Today, even with my friend being cautious and nervous around Stark at first, he was totally well behaved. He went right up to her, sniffed her and did tense up a bit when she stiffened.. but... then... GET THIS.. he LOOKED TO ME for direction!!! Yup. He did. Looked right at me, I gave him his cue "good job" and presented him with a cookie. Totally relaxed the rest of the walk. My friend who was still a little nervous 20 minutes into our walk was feeling better by the time we hit the trails, Stark was off lead running around and kept going near my friend, not up to her but near her and then brought her a stick! After a few throws and treats for bringing it back, he was walking right next to her and she was patting him on the back. 

By the end of the hike while we were walking back home Stark was walking side by side with us. My friend and I with Stark in the middle. This is someone he has only met once for a brief time almost a year ago. I am so proud of him.

*2*

Later on this afternoon I took Stark to the park to play ball. He was on his long (100') lead because we were in the middle of the park where leashes are required.

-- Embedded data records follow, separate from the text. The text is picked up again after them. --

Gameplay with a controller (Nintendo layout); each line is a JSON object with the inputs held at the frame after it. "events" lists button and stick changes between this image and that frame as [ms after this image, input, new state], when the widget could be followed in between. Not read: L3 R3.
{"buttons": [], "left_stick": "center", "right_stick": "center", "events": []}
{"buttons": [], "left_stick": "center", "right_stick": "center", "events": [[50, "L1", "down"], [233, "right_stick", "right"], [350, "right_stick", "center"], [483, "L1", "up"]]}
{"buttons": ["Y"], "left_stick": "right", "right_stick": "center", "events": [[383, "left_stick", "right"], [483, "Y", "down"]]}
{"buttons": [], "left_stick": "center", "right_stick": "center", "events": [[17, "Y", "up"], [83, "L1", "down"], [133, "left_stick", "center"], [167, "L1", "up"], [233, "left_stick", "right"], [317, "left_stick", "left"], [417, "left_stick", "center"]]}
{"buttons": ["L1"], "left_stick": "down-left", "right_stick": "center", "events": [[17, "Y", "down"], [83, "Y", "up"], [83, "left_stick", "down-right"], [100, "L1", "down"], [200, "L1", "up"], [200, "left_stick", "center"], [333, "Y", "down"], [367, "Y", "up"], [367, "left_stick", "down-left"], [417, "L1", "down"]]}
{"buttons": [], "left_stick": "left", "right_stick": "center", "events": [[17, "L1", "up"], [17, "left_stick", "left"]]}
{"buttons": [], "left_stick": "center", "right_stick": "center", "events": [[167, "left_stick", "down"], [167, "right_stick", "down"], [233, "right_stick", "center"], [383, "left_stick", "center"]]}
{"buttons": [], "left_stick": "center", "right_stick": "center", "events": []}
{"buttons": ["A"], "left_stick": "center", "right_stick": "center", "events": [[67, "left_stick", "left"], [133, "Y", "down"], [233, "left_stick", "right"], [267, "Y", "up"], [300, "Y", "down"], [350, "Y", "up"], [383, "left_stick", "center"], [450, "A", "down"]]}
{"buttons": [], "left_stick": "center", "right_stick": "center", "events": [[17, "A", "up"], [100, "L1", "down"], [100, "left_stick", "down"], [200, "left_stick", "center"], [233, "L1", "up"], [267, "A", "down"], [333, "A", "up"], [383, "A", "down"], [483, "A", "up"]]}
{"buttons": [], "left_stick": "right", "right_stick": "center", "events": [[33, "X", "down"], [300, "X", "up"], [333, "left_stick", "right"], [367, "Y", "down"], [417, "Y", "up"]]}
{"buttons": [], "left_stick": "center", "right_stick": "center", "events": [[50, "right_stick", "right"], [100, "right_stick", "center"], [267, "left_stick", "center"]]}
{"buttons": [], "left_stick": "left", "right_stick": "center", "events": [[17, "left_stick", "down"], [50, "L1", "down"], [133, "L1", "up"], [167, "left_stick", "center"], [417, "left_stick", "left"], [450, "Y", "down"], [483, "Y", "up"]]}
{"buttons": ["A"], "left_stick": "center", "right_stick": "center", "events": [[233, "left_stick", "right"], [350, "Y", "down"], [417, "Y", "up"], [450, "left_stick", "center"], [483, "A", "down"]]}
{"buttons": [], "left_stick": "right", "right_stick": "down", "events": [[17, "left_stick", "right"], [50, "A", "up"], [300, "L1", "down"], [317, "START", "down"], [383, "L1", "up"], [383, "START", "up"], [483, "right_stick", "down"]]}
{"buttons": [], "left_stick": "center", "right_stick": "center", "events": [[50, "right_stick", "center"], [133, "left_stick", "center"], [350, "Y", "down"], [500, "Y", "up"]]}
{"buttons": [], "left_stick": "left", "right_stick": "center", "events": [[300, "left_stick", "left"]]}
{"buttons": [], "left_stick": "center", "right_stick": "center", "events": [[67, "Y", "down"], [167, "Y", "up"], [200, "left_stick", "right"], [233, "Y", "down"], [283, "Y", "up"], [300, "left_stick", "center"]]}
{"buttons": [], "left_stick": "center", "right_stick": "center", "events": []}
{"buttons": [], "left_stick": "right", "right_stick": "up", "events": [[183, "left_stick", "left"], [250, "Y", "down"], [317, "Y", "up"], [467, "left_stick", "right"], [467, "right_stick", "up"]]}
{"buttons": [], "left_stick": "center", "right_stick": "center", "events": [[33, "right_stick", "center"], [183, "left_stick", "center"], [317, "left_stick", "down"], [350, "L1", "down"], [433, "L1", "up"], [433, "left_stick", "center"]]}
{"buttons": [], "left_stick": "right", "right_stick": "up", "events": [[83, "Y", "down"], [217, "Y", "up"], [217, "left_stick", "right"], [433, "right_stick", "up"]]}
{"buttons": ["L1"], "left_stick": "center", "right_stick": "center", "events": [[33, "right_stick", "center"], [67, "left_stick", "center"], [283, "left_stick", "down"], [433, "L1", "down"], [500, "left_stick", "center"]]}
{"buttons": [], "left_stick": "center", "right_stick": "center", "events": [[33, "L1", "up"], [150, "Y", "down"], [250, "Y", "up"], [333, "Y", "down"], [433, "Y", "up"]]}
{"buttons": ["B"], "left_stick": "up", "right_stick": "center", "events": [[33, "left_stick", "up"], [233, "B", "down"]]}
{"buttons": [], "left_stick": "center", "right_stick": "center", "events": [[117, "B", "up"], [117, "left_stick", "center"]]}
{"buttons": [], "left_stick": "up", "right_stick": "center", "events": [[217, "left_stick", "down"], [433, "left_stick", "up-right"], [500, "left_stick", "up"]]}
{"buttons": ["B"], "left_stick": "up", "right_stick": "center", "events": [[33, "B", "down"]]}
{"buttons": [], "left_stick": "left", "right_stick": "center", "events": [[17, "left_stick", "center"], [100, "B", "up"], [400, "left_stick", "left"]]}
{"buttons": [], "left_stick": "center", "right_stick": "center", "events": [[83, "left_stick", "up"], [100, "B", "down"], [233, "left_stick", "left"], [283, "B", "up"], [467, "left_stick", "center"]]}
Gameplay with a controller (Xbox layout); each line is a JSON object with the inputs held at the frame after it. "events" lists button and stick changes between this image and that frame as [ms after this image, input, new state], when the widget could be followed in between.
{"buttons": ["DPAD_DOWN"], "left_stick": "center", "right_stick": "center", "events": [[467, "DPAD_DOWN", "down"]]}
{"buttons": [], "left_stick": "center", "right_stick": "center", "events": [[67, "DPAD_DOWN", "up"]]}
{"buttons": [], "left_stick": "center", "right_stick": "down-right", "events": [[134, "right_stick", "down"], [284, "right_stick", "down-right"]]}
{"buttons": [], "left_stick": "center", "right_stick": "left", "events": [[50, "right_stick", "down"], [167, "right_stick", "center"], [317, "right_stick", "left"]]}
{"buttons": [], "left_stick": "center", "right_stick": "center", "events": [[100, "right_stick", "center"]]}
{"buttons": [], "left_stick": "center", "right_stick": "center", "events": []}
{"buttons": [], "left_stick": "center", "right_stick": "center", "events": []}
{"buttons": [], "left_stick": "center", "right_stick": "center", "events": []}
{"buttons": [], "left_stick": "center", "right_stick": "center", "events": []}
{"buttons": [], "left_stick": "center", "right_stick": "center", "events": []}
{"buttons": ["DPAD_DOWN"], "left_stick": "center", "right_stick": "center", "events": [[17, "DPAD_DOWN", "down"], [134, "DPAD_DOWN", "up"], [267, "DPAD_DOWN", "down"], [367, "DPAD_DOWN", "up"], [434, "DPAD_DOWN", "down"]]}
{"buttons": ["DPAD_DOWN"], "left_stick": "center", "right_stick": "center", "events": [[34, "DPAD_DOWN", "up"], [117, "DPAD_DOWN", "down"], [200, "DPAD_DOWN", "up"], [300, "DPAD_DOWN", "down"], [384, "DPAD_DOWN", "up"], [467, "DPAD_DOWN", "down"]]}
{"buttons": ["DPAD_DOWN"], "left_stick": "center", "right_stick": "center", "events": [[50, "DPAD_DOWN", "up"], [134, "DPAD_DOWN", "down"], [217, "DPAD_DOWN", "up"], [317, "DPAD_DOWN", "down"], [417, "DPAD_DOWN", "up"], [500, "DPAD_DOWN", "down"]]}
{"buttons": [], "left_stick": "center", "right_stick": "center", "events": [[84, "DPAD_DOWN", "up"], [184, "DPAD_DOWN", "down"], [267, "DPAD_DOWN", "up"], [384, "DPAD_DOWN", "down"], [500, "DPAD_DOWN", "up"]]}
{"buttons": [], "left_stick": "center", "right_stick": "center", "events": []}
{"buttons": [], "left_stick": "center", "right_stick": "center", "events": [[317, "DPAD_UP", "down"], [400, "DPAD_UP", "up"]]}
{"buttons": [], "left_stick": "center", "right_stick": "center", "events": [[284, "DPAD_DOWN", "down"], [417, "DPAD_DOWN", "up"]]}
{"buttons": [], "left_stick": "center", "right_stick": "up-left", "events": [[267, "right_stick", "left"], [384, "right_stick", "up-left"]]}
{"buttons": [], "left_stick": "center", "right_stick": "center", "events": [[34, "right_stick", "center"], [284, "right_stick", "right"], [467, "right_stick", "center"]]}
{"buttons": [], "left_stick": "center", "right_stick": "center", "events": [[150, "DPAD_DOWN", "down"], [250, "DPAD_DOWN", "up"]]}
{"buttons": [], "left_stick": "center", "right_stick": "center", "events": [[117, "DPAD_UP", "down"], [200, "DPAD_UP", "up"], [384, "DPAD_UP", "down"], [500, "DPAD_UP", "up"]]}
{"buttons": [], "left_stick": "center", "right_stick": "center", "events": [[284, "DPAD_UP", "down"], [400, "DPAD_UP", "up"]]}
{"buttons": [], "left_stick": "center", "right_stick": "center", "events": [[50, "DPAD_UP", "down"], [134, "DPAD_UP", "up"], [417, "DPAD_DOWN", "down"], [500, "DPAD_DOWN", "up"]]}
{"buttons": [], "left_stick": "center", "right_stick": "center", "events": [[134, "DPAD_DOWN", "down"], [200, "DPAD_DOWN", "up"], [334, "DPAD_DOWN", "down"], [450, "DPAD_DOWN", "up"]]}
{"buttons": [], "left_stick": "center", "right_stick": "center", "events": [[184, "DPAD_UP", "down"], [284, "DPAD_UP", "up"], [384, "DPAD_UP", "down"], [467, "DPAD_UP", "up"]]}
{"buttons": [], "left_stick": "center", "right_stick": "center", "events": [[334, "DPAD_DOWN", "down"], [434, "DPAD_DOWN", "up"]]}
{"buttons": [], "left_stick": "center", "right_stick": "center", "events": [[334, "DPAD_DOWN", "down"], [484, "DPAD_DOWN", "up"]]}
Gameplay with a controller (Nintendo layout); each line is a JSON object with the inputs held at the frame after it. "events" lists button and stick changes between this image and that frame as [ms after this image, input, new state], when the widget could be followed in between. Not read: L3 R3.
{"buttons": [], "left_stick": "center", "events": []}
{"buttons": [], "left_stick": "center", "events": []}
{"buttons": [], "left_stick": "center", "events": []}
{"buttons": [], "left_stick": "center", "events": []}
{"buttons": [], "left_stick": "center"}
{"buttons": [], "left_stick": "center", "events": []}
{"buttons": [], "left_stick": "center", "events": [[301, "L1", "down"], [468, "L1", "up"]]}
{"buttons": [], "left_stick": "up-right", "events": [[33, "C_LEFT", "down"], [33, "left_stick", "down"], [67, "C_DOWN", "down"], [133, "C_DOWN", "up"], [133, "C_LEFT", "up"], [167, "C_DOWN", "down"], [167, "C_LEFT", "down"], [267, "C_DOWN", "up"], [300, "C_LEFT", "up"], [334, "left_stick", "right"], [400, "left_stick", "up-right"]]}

A kid about 10 came running into where we were, so I quickly called Stark back to me. Before Stark would start barking like a maniac, not only because this kid was running right at him but because he was nervous of children.

Nope, not today. I got tail wagging, head high, wanting to say hello Stark! Hello, is this my dog?! 

The kid's parent came around the corner and asked if Stark could say hello. I had him on his short leash by now and he seemed relaxed so I gave them both treats to give to him and we said hello. The kid was petting Stark all over his back and even played ball with him for a few minutes.

Stark was completely at ease, calm and totally the "perfect GSD". The kid's dad was super impressed with Stark and kept asking questions about his training and kept commenting on how well he was socialized.

*3*

Tonight while walking into the apartment building with Stark's bestest doggy friend after their nightly potty/play/training session another dog rounded the corner. It's a new dog whom we have not met before and this dog went nuts, barking, growling, snapping and foaming at the mouth - it meant buisness and wanted our boys.

I put Stark on the opposite side of the on-coming dog (not anywhere for us to really go at this point) and told him to sit. He sat, and totally ignored the other dog.

As the guy went out and we continued on to the elevators the guys said to his dog, "why can't you be like them?"

I wish we were closer so I could tell the guy, "he can be "like them" if you would be "like us" and help your dog learn how to be like them" but he was too far away at this point.



I am just so shocked, amazed and so very very very proud of Stark and his behaviour lately. It feels like all of our hard work is paying off. He is turning into such a great dog.

He also was nailing everything today in training. This dog is impressing me every day! Gosh I love that boy! :wub:


----------



## Good_Karma (Jun 28, 2009)

Stark is a rock star, but it's you who made him that way. Congratulations!


----------



## gsdraven (Jul 8, 2009)

Good_Karma said:


> Stark is a rock star, but it's you who made him that way. Congratulations!


I was trying to figure out how to say exactly this. Leah did it much better than I could!

:thumbup: Elizabeth and Stark!


----------



## Jason L (Mar 20, 2009)

Good_Karma said:


> Stark is a rock star, but it's you who made him that way. Congratulations!


I totally agree. Fantastic job, Elisabeth!


----------



## FG167 (Sep 22, 2010)

Gah! If I send you Madix can you send him back like that?? Just kidding...mostly.  I hope our work pays off anywhere near as well as yours has. Coming from what you've dealt with, very proud - good job to both of you!!!


----------



## codmaster (Aug 5, 2009)

It really does feel GREAT when they act nice, doesn't it!

BIG CONGRATS!


----------



## Rerun (Feb 27, 2006)

Congrats! It certainly shows you've been working hard with him. He sounds like a great dog.


----------



## CassandGunnar (Jan 3, 2011)

Great job......to both of you.

Are you going to change his name to butter?........'cause he's on a roll.......:rofl:

Sorry, couldn't resist


----------



## DCluver33 (May 27, 2010)

good job!!!!!!


----------